“THE strength of Calvin’s action, therefore, and his creative power, lay in the strictly logical, orderly, and defined arrangement of his new body. It grew through its local churches and their enthusiastic adherents much as Communism today grows, by cells, and though it was democratic in appeal through its system of election, yet it was excessively authoritative in practice through its superadded doctrine that the officers on which that army depended—that is, the ministers of the Church, the elected presbyters—once elected and ordained, could no longer be questioned. Calvin stands thus at the origin of a whole group of interconnected modern ideas which have had the greatest effect upon the developments of politics and philosophy in the centuries following.
Thus the parliamentary institution, which is no increasingly distasteful to the European mind, derives ultimately from Calvin, for it is based on the idea of electing a deputy and then giving the deputy absolute power over the electors. Again, the Monist conception, the idea that all things are one and that spiritual and material forces have the same root—the philosophy underlying modern materialist science—derives from Calvin’s doctrine of there being only one will in the universe. Indirectly (as we shall see later) a consequence of even greater importance followed from Calvin’s definitions and the powerful organization he inspired. For it is to these that ultimately the growth of Capitalism can be traced, against which today the whole world is in revolt.

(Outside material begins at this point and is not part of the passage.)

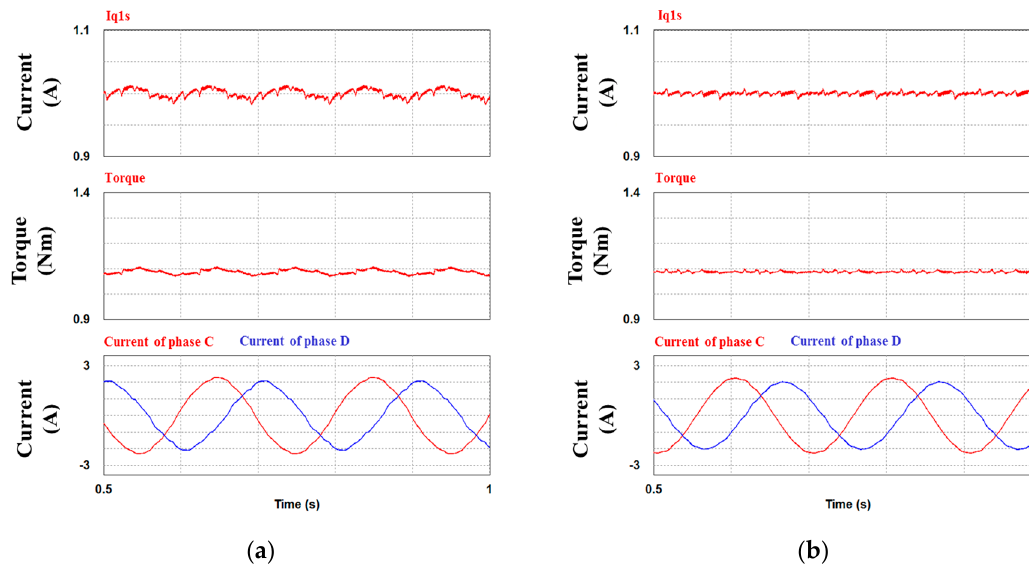
Figure 10. Simulation result of fault ‐ tolerant control under open fault phases B in i q1s = 1 A and 300 rpm: ( a ) Without tolerant control; ( b ) With tolerant control.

The effects of Calvin herein is indirect, but nonetheless strong. In denying the efficacy of good deeds and of the human will, of abnegations, in leaving on one side as useless all the doctrine and tradition of Holy Poverty. Calvin opened the door to the domination of the mind by money. St. Thomas had said it centuries before—that if men abandoned the idea of God as the supreme good they would tend to replace Him by the idea, implicit, not directly stated, but of high practical effect, that material wealth is the supreme good. Calvin never said in so many words, and indeed, never thought that men should principally pursue the accumulation of wealth, but he broke down the barriers which Catholicism had erected against that perilous force, and, following on his action, Christendom began to turn to the idea of wealth as at least the only certain good, and therefore the main thing to be aimed at.
Calvin himself would have said with learning, sincerity, and zeal that the glory of God was the only object worthy of human activity, but as he divorced such activity from the power of saving the individual soul, what could there remain save the pursuit of riches?”
~Hilaire Belloc: The Crisis of Civilization.